» Records for this task
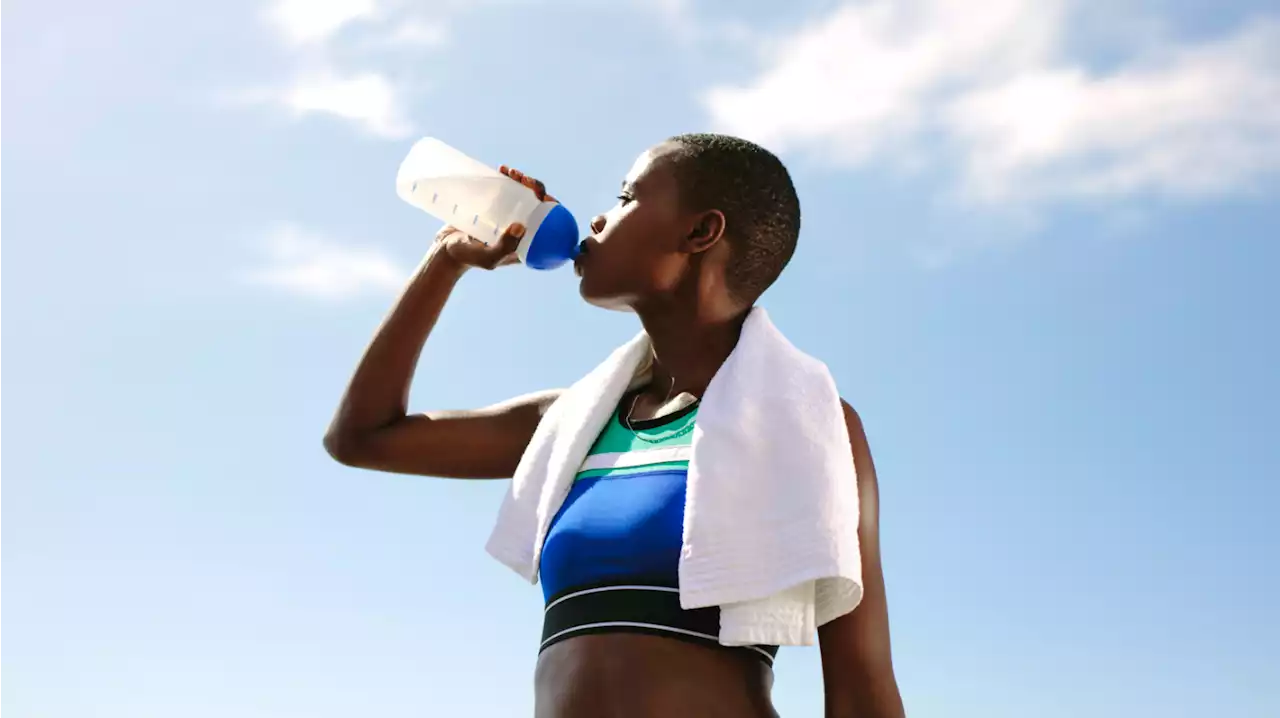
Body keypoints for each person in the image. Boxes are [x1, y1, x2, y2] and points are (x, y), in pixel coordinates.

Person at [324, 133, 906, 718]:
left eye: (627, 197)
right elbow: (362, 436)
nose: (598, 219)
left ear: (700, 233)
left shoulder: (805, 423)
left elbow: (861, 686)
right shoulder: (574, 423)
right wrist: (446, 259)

--

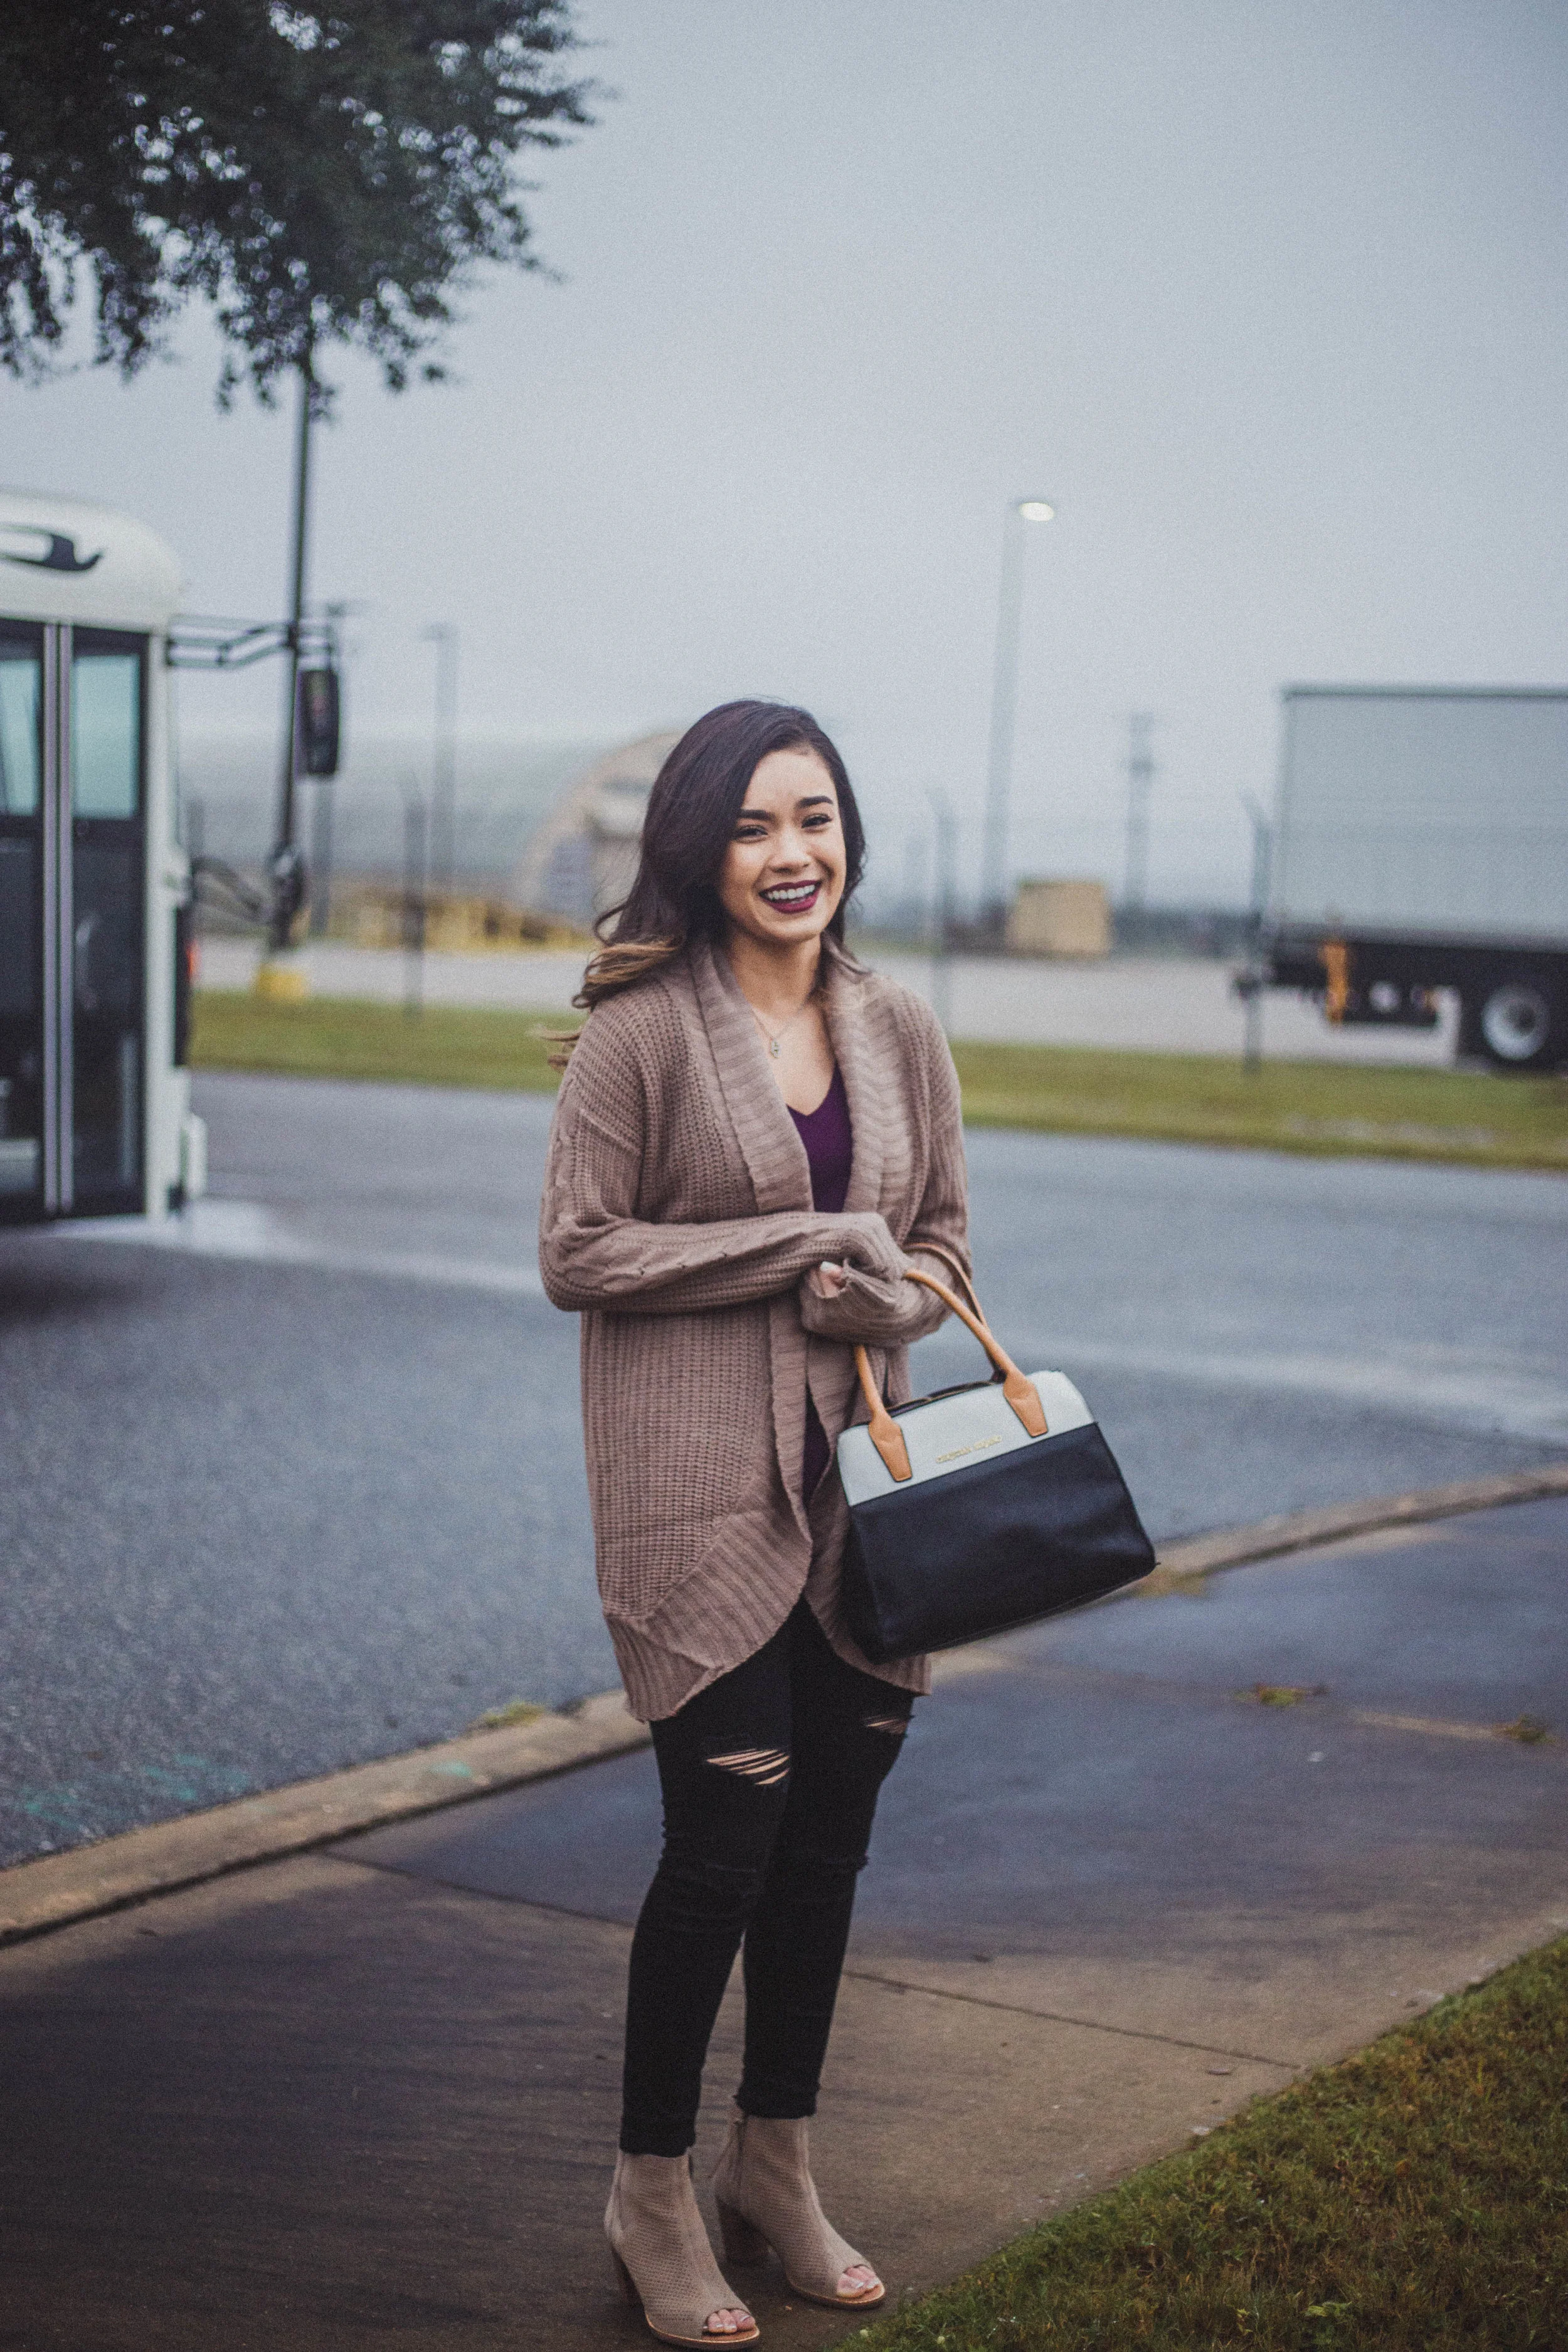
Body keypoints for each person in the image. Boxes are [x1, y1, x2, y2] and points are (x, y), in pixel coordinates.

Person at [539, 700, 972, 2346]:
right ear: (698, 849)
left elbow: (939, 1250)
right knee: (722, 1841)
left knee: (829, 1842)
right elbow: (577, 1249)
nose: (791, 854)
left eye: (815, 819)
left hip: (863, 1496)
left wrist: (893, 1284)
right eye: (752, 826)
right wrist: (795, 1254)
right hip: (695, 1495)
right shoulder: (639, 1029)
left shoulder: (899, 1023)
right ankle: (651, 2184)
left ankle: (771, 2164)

» Work to be completed
Starting at the line with "right elbow: (577, 1249)" and ending at the line with "left ankle: (771, 2164)", print each line of the listing above exactly, with no other lines.

» Written answer
right elbow: (577, 1249)
nose: (791, 854)
left eye: (815, 819)
left hip: (863, 1496)
left wrist: (893, 1284)
right eye: (752, 826)
right wrist: (795, 1254)
right hip: (695, 1495)
right shoulder: (639, 1029)
left shoulder: (899, 1023)
right ankle: (651, 2184)
left ankle: (771, 2164)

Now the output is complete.